What are the WLM workload PI (performance index) numbers? If they're all running 1.0 or less, then no matter how skewed the job distribution the work is being completed -- in which case you're worrying about nothing. If one service class has a PI of 4 or more while the rest are less than 1, then you may have something to look at (but if the service class with the PI of 4 is running something like a job scheduler, then the PI of 4 may be normal since there's probably not enough work for WLM to properly assess that service class). If all the PI are 2 or higher, then you may need to review your WLM policy (or get a bigger machine, or both). Remember WLM is looking at the workload 4 times a second so you've got to have fairly consistent work to get accurate PI numbers; spotty intermittent work where nothing happens for a bit and then a lot happens for a short time is probably the worst workload for WLM since it will repeatedly under / over allocate resources to that service class.

Re: WLM determines batch job run destination ?

PostPosted: Wed Apr 12, 2017 2:02 am
by ocjohnh
Hi Robert,

yes, we are experiencing problems with workload distribution, at the moment the majority of the batch jobs in our sysplex are running with JES init and with SYSAFF on a particular LPAR in the SYSPLEX, which make the batch workload out of balance between two LPARs in the same SYSPLEX. So we figure using WLM init and get rid of SYSAFF can more or less correct this out of balance situation. Yet as far as I learnt here this might not be as simple as that, I can go to our sys support to learn about WLM PI if required.

Re: WLM determines batch job run destination ?

PostPosted: Wed Apr 12, 2017 2:28 am
by Robert Sample
I'd say start by talking to your site support group.

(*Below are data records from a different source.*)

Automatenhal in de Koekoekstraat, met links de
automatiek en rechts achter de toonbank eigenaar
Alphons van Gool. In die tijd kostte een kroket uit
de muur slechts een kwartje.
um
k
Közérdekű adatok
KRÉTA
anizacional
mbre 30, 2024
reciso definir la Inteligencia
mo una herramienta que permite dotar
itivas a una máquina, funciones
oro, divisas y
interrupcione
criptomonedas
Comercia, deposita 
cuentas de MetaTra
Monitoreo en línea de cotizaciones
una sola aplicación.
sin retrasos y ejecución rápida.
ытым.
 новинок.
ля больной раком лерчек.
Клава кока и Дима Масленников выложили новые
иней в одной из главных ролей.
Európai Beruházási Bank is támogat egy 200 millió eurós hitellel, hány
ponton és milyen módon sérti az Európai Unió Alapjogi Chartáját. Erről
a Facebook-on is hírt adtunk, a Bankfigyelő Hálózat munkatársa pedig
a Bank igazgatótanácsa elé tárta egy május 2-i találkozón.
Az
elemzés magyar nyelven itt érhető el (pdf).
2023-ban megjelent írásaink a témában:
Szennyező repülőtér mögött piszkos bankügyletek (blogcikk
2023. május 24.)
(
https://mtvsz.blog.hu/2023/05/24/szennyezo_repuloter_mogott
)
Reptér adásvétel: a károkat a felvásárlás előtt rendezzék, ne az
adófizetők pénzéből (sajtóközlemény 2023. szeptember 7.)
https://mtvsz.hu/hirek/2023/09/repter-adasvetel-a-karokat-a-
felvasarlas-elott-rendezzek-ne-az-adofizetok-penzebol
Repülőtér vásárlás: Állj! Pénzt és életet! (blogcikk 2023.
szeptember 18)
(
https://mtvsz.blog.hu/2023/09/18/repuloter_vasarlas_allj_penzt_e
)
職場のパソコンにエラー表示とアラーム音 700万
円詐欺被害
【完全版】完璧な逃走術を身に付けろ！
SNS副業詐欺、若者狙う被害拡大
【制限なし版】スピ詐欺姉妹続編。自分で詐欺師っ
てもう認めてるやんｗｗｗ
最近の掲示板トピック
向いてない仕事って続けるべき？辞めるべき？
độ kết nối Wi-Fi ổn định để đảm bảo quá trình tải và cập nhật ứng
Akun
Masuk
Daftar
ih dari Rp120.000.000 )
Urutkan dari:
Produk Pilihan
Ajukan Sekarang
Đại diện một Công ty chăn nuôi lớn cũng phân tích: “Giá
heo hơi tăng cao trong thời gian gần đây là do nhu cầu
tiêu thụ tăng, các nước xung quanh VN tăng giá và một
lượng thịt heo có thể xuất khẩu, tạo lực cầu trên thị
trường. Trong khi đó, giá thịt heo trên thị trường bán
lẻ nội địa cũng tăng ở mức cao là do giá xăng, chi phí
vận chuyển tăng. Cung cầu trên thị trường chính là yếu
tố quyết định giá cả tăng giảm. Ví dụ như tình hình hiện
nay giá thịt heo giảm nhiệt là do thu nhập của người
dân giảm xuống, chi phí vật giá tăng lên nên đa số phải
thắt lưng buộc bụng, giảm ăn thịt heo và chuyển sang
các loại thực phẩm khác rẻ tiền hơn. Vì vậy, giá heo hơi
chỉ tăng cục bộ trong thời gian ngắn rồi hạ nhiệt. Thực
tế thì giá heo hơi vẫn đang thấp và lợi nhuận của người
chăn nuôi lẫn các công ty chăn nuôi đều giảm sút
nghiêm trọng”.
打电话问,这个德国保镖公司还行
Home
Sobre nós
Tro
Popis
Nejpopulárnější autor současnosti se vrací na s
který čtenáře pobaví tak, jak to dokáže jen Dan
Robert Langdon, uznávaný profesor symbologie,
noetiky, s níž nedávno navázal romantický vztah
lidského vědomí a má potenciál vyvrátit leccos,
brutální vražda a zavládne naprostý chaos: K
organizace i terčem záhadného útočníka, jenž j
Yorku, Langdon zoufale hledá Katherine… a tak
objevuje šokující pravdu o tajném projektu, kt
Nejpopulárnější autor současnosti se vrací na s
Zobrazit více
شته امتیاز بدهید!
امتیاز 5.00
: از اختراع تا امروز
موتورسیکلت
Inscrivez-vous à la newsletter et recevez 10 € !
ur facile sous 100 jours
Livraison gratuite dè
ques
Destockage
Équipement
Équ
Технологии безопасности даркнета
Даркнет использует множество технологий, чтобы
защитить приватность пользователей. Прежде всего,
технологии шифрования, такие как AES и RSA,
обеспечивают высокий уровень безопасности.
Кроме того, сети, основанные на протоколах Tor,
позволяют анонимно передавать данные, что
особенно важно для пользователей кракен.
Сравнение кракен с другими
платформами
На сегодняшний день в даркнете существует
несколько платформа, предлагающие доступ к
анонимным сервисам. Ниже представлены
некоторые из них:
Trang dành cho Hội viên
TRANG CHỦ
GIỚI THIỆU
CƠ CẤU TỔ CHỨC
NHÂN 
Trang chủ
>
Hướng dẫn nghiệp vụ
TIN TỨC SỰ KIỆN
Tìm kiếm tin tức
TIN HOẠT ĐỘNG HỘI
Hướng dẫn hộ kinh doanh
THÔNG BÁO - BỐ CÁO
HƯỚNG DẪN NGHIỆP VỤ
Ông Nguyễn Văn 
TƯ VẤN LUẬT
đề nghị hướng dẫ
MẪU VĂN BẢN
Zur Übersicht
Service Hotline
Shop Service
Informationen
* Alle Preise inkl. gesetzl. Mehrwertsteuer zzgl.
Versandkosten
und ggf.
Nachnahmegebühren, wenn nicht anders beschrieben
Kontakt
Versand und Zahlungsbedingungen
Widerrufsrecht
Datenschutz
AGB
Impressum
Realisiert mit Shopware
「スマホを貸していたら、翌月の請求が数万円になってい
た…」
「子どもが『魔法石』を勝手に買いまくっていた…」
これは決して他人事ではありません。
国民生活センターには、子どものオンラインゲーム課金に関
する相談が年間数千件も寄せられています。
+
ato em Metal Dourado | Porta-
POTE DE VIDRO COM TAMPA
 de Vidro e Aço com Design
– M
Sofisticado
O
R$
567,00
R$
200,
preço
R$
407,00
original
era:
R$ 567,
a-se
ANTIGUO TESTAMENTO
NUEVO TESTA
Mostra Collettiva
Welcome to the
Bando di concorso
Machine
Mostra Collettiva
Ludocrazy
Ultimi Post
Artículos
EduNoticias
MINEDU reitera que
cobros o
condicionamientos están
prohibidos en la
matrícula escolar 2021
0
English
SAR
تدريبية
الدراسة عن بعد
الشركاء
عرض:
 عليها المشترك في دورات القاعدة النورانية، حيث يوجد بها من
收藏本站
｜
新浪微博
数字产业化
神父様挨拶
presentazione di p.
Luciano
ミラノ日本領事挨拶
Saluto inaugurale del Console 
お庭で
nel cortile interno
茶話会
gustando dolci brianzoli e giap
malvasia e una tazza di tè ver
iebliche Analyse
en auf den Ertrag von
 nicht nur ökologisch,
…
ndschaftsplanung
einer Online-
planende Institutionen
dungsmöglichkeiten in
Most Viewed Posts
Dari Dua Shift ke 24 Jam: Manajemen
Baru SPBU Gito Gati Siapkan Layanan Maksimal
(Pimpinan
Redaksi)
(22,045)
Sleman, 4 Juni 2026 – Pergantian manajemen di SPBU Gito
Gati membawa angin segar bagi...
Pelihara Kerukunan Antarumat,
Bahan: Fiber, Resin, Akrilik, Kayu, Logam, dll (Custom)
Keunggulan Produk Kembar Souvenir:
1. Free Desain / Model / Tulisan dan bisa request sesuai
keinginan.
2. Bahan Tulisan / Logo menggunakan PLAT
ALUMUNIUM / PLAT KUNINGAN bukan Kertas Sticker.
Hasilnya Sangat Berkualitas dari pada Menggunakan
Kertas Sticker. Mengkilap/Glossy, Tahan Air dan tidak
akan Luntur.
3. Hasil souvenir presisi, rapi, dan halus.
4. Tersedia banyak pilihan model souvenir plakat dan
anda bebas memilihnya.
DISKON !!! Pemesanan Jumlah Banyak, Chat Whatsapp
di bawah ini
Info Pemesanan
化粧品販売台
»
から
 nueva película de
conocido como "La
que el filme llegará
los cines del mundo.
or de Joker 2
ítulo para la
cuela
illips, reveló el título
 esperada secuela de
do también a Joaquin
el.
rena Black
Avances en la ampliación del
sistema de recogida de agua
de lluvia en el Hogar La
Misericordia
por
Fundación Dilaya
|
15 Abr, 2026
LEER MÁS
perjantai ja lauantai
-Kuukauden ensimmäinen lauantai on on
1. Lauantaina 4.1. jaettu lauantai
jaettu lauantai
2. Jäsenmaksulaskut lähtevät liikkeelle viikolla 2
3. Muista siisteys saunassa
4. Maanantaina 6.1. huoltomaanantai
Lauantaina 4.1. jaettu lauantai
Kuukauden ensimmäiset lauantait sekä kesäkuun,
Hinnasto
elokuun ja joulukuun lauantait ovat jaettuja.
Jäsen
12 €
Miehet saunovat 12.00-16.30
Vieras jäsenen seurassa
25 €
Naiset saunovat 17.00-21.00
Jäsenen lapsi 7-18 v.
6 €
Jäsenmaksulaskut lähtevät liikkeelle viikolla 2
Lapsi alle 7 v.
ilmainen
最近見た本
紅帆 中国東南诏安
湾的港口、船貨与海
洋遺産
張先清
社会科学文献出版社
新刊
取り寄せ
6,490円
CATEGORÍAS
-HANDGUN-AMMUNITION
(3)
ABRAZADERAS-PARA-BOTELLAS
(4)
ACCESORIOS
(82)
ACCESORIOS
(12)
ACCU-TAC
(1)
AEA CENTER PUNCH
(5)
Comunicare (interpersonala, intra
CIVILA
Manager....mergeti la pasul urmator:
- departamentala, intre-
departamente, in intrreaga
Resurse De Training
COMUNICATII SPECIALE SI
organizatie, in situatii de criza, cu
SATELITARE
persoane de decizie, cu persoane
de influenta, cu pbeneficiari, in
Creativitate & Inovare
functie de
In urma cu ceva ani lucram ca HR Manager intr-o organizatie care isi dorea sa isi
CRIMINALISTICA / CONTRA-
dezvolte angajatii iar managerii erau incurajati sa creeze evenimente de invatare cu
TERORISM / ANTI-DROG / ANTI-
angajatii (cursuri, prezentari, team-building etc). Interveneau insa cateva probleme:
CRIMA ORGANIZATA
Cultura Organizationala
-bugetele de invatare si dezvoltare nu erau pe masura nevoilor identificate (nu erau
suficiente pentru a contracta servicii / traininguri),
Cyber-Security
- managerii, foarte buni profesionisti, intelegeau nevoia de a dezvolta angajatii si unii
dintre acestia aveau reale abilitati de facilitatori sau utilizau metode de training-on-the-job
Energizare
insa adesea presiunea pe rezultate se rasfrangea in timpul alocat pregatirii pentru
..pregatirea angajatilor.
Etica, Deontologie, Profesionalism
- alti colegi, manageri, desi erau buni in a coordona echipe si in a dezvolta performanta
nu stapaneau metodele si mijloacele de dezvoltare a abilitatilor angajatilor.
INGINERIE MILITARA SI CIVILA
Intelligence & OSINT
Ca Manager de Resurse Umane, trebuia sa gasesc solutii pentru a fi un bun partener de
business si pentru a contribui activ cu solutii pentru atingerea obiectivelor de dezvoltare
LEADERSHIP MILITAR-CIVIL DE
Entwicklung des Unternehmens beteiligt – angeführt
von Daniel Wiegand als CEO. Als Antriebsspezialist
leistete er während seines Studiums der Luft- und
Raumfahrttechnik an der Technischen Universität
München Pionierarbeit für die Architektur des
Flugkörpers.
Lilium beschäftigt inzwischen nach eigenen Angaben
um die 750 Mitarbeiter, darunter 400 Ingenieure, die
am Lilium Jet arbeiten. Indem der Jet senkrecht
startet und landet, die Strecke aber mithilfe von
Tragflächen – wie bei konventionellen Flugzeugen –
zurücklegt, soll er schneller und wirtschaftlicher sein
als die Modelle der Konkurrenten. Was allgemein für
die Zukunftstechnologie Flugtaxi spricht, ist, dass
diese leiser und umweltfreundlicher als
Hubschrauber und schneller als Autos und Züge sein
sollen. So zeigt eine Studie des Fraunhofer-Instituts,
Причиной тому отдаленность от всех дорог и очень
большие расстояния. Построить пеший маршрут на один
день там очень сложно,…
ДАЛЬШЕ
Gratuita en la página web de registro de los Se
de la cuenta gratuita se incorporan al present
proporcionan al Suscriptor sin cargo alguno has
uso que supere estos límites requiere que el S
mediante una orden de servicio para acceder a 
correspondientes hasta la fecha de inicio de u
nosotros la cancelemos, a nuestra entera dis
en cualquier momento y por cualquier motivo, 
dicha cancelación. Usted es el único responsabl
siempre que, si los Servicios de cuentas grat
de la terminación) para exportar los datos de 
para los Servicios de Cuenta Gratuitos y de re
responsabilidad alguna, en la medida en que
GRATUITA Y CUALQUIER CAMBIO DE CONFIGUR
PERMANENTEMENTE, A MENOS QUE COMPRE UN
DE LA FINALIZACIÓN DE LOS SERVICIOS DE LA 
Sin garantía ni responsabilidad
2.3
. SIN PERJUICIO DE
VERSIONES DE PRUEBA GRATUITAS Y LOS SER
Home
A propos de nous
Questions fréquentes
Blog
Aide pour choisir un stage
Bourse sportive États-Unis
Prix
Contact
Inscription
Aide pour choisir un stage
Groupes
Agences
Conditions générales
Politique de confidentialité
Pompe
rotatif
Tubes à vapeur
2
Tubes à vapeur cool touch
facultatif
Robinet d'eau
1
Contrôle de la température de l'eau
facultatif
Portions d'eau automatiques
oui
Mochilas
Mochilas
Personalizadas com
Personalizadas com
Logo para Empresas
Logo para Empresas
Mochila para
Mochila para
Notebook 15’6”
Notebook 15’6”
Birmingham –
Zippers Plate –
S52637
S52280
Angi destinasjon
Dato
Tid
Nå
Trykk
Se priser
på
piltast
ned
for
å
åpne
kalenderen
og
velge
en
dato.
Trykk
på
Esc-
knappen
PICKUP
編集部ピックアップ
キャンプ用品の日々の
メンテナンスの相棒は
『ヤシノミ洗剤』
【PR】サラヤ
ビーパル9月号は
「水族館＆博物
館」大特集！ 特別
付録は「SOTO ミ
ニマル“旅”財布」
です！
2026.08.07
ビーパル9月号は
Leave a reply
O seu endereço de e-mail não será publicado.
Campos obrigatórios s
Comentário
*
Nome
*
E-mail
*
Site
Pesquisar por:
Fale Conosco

The imbalance in batch jobs may be deliberate -- LPAR A, for example, could be running all the CICS regions so that balances LPAR B which runs most of the batch jobs. If you start changing things without understanding the overall picture of the LPAR workloads, you could drastically impact performance without realizing it.

One of the system programmer guidelines that is important to follow: don't change two things at once; only change one thing at a time. If you change from JES to WLM initiators while removing the SYSAFF, for example, and you have performance issues then which change caused the performance problem? Answer: you don't know since you changed two things at once.

And I repeat: are you sure you have a problem? Merely having an imbalance in batch jobs does not indicate any kind of problem. Look at the SMF type 70 and 72 records to see how WLM says the work is doing before changing anything. If your site has MXG or another SMF tool (or RMF III), review the WLM reports.